> On Mar 6, 2015, at 10:47 AM, Sandra <[email protected]> wrote:
>    Is this architecture ok for this scenario or shall we find a way to have 
> only one mobile device acting as a server so that all communicate only to 
> this one?
Yes, that’s ok. The replication protocol/algorithm was explicitly designed to 
support multi-master scenarios with arbitrary topologies between peers.

In a P2P system you do need to be careful about authentication, though. You 
can’t just trust any peer that you discover by Bonjour, or you could end up 
both exposing private data and allowing fake data into the database.
>     In case the above approach is acceptable, is there any limit on the 
> amount of devices that can interact p2p?
There’s not a fixed limit, but the overhead will go up as the number of peers 
increases. The replicator won’t send revision bodies or attachments 
redundantly, but it does pre-flighting to check whether the peer already has a 
revision, and in a dense mesh network there can be a lot of that. We haven’t 
tested a scenario like that, but my hunch is that it would take dozens of peers 
before it became a problem. (The solution to it would be to use mesh-networking 
techniques like spanning trees to lower the number of redundant connections.)
>     When the sync_gateway is reachable again, is there anything we must take 
> into consideration to avoid conflicts or data inconsistency?
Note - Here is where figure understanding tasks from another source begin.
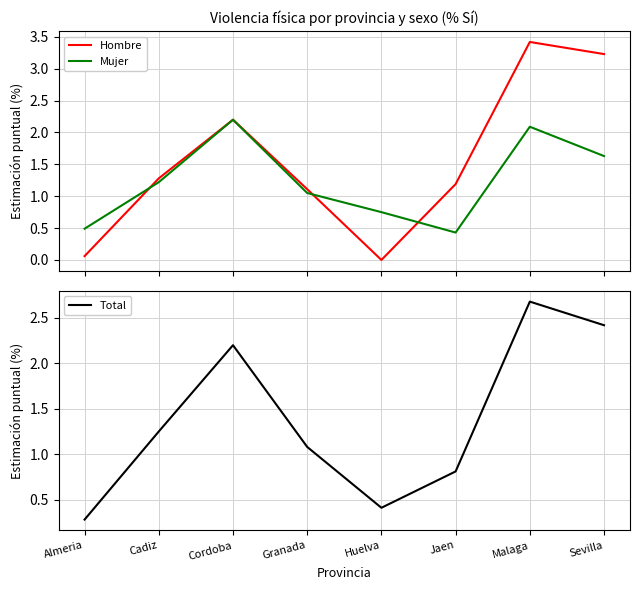

At which label is Mujer closest to 1?

Granada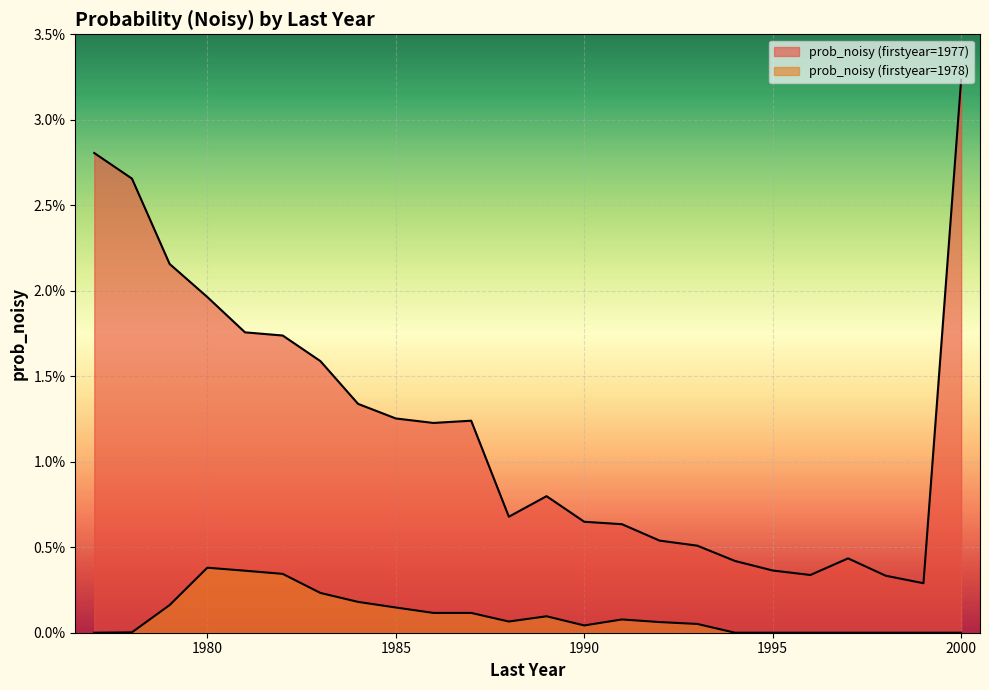

Which has a higher value, 1995 or 1986?

1986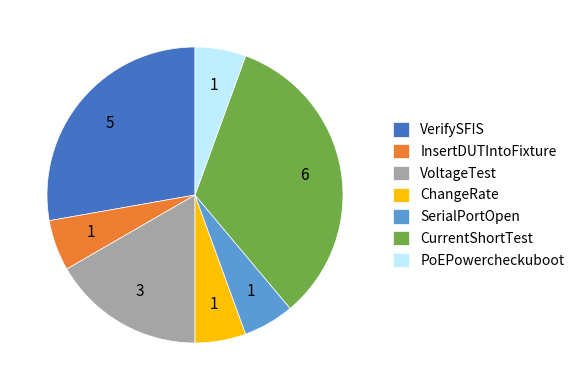

Do PoEPowercheckuboot and InsertDUTIntoFixture together represent more than half of the pie?

No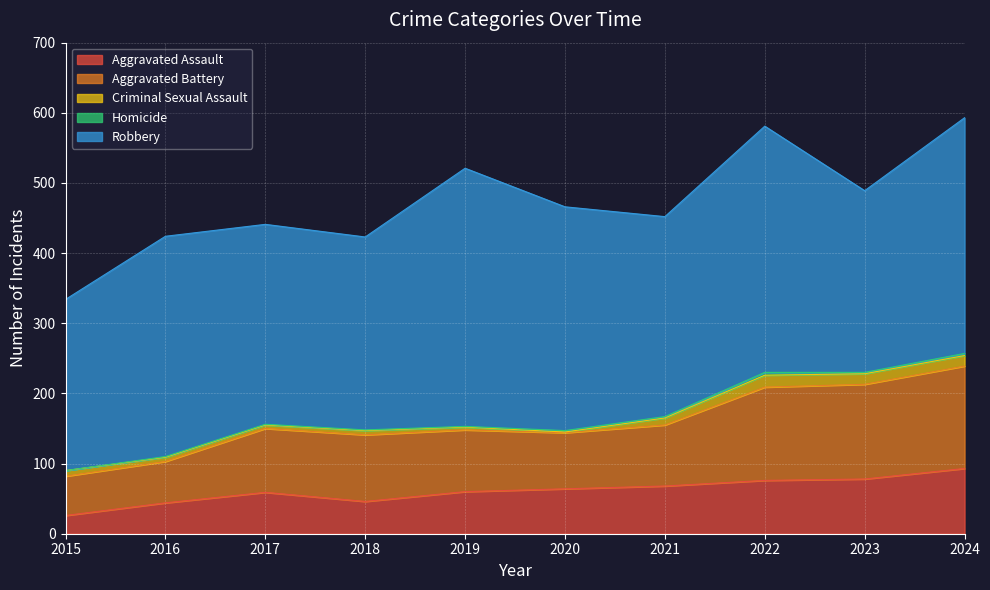

Reading right to left, extract all data points from this chart.

Aggravated Assault: 93	78	76	68	64	60	46	59	44	26
Aggravated Battery: 146	135	133	87	80	88	95	91	59	56
Criminal Sexual Assault: 15	15	17	10	1	4	6	5	6	8
Homicide: 3	2	4	2	2	1	1	1	1	0
Robbery: 336	259	351	285	319	368	275	285	314	244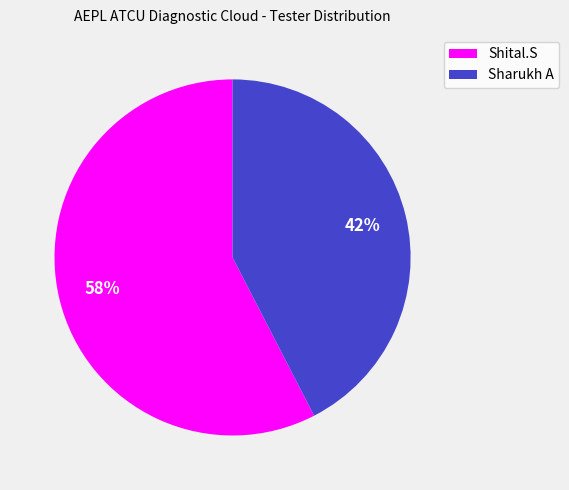

True or false: Shital.S accounts for 58% of the total.

True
Don’t try to push documents that aren’t yours to the gateway :) Or at least, 
not documents you don’t have permission to update. Otherwise the gateway will 
reject them. (Which shouldn’t cause serious problems, it’s just a waste of 
bandwidth.)
> How does couch base lite detect that it no longer has connection to 
> sync_gateway? is it only when we try to write in the database or also when 
> reading? or is there any heart beat?
That’s the replicator’s job. If you have a continuous replication running, it 
will be watching the network status and trying to keep a connection open. You 
can observe the CBLReplication to check when it goes offline/online.